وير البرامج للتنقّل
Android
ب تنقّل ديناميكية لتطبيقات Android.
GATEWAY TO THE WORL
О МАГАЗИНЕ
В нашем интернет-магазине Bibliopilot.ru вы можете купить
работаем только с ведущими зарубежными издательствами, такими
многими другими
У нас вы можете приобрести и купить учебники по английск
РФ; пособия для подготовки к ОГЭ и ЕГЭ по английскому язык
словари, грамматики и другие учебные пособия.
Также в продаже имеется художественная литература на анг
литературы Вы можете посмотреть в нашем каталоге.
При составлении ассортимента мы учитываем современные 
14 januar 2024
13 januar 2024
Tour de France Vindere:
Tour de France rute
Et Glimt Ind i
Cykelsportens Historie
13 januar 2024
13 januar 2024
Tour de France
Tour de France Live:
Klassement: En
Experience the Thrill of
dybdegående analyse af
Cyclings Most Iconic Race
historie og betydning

Try it: Lay out every line of the material above as a Markdown table with the columns "Row" and "Line." Number the rows in order and leave out any blank lines.

Written reply:
| Row | Line |
|---|---|
| 1 | وير البرامج للتنقّل |
| 2 | Android |
| 3 | ب تنقّل ديناميكية لتطبيقات Android. |
| 4 | GATEWAY TO THE WORL |
| 5 | О МАГАЗИНЕ |
| 6 | В нашем интернет-магазине Bibliopilot.ru вы можете купить |
| 7 | работаем только с ведущими зарубежными издательствами, такими |
| 8 | многими другими |
| 9 | У нас вы можете приобрести и купить учебники по английск |
| 10 | РФ; пособия для подготовки к ОГЭ и ЕГЭ по английскому язык |
| 11 | словари, грамматики и другие учебные пособия. |
| 12 | Также в продаже имеется художественная литература на анг |
| 13 | литературы Вы можете посмотреть в нашем каталоге. |
| 14 | При составлении ассортимента мы учитываем современные  |
| 15 | 14 januar 2024 |
| 16 | 13 januar 2024 |
| 17 | Tour de France Vindere: |
| 18 | Tour de France rute |
| 19 | Et Glimt Ind i |
| 20 | Cykelsportens Historie |
| 21 | 13 januar 2024 |
| 22 | 13 januar 2024 |
| 23 | Tour de France |
| 24 | Tour de France Live: |
| 25 | Klassement: En |
| 26 | Experience the Thrill of |
| 27 | dybdegående analyse af |
| 28 | Cyclings Most Iconic Race |
| 29 | historie og betydning |